Basic Usage

Experiments

JaxGCRL is highly flexible in terms of parameters, allowing for a wide range of experimental setups. To run a basic experiment, you can start with:

python training.py --env_name ant

For a complete list of environments, refer to the environments section or source code.

Number of environments

One of JaxGCRL's key features is its ability to run parallel environments for data collection. If your GPU has limited memory, you can reduce the number of parallel environments with the following parameter:

python training.py --env_name ant --num_envs 16 --batch_size 16

Replay buffer

num_envs * (episode_length - 1) must be divisible by batch_size due to the way data is stored in replay buffer.

Training hyperparameters

You can customize the neural network architecture by adjusting the number of hidden layers (n_hidden), the width of hidden layers (h_dim) and the representation dimension (repr_dim):

python training.py --env_name ant --h_dim 128 --n_hidden 3 --repr_dim 32

JaxGCRL supports various built-in energy functions and contrastive loss functions. For example, to use an L2 penalty with the InfoNCE-backward contrastive loss, you can run:

python training.py --env_name ant --energy_fn l2 --contrastive_loss_fn infonce_backward

For a full list of available energy functions and contrastive losses, see: [ energy functions | contrastive losses ]

JaxGCRL offers many other useful parameters, such as num_timesteps, batch_size, episode_length. For a complete list of parameters, their descriptions, and default values, refer to link.

You can also find additional information about main arguments and hyperparameters by running:

python training.py --help

To execute multiple experiments, you can use a bash script.
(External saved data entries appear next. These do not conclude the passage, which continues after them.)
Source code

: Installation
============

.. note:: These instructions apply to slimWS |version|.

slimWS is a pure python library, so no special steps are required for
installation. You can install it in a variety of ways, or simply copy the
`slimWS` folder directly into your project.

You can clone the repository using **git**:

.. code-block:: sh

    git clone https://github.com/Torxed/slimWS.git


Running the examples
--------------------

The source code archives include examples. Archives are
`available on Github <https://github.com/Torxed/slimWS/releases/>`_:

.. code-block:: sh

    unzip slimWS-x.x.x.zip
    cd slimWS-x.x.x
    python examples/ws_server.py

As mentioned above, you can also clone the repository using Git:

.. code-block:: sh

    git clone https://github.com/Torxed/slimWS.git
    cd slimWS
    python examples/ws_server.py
For example, the script below runs experiments to test the performance of different contrastive losses:

for c_loss in binary infonce flatnce fb dp; do
    for seed in 1 2 3 4 5; do
        python training.py --seed ${seed} \
        --project_name crl --group_name contrastive_loss_experiments \ 
        --exp_name ${c_loss} \
        --contrastive_loss_fn ${c_loss} --energy_fn l2 \
        --log_wandb
    done
done

Wandb support

Wandb account

If you haven't configured yet wandb, you might be prompted to log in.

We highly recommend using Wandb for tracking and visualizing your results (Wandb support). Enable Wandb logging with the --log_wandb flag. Additionally, you can organize experiments with the following flags: - --project_name - --group_name - --exp_name

All of the metric runs are logged into wandb. We recommend using it as a tool for running sweep over hyperparameters.

Run exemplary sweep:

wandb sweep --project exemplary_sweep ./scripts/sweep.yml

Then run wandb agent with :
```
wandb agent <previous_command_output>
```

Besides logging the metrics, we also render final policy to wandb artifacts.